» **Passage for review**:
Why autistic kids need a ‘special’ health cover
In rising numbers, due to better diagnosis, insurers see an unmet need
As child-centric disorders like autism get diagnosed more often, insurance companies are looking to provide standalone products or add-ons to existing ones.
Currently, not many insurers have children-specific offerings, but the segment is expected to grow with the anticipated rise in demand for specialised health insurance products.
According to Mukesh Kumar, Executive Director, HDFC Ergo General Insurance, treatment for medical conditions such as autism are not defined under health insurance plans. They, therefore, get excluded from policies. “The segment is anticipated to shape up as the demand for specialised health insurance products rise,” he told BusinessLine.
Autism on the rise?
According to Dr Ashok Mittal, director of paediatrics & neonatology, Medica Superspecialty Hospital, it is difficult to ascertain whether instances of autism are on the rise or if the diagnosis of cases has gone up.
“Globally, one in 68 children is detected with autism spectrum disorder (ASD),” Mittal said. ASD brings with it a group of developmental problems, jeopardising a child’s speech, gestural, nonverbal and social interaction with his peers.
According to industry experts, since health insurance products for children in India are yet to take off on a large scale, children with autism and other mental diseases are generally declined (health) cover.

» **Problem to solve**:
Carry on the article about health insurance for children with autism, starting after its final sentence. The rows that come next are taken from a different source than this article.

» **Data listing**:
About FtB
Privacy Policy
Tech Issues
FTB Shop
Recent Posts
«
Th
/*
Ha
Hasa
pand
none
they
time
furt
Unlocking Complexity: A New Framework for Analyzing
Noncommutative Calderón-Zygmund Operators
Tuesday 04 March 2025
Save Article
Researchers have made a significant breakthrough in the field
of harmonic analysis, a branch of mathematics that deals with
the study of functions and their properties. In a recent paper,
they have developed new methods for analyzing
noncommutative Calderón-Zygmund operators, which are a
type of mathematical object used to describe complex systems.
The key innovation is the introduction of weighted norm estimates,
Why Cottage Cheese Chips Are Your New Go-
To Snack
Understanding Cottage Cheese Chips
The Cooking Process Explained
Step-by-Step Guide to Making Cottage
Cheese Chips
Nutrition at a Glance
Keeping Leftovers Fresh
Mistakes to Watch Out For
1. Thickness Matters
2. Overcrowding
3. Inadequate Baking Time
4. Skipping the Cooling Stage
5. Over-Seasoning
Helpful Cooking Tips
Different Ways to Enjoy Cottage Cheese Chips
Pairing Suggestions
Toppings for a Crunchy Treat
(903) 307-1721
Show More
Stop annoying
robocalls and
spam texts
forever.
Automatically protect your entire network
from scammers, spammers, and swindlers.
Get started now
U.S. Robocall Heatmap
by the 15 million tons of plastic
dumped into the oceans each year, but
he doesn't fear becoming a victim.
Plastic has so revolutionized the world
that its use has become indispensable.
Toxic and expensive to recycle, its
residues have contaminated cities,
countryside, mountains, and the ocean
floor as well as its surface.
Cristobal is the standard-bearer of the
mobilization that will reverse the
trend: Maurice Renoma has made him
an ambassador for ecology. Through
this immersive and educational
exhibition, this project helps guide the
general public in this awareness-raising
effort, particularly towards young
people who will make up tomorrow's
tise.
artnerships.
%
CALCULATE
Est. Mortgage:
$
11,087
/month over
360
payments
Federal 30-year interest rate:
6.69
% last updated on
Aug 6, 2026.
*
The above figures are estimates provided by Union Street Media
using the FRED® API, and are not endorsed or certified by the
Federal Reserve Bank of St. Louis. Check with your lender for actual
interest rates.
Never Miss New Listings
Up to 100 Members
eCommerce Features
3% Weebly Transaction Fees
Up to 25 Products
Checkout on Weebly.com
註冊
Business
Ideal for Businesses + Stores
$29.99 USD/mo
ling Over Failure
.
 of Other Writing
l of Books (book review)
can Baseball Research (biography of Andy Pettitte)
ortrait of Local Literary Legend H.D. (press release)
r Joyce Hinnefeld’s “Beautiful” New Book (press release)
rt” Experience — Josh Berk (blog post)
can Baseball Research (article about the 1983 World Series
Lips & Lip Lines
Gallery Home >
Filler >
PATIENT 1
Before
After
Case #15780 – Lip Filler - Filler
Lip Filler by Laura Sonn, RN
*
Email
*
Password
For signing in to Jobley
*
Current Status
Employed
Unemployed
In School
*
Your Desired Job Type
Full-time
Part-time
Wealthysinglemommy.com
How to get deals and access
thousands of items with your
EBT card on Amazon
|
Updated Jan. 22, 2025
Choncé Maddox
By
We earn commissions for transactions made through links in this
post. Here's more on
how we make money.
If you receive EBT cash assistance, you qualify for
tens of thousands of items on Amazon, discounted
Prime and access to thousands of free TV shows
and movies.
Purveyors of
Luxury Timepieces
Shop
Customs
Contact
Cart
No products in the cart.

» **Expected answer**:
An autistic child requires multi-disciplinary treatment, including the intervention of psychiatrist, counsellors, special educators, speech and occupational therapists, apart from a paediatrician. The annual medical expenses could be ₹2-3 lakh, Mittal said.
Star Health and Allied Insurance offers customised group medical cover for people with autism and is in the process of developing a dedicated product.
“The requirement of people with autism is specialised and multi-disciplinary. Coverages under a regular policy may be insufficient. Hence, there is a need for development of a dedicated product,” Anand Roy, Executive Director and CMO, Star Health Insurance, said.
According to Sanjay Datta, Chief - Underwriting and Claims, ICICI Lombard General Insurance, it needs to be seen if there are enough number of people with autism to make the product viable.
“There could be a customised offering dealing with autism in the existing health insurance product (instead of a standalone product, which may not be viable),” he said.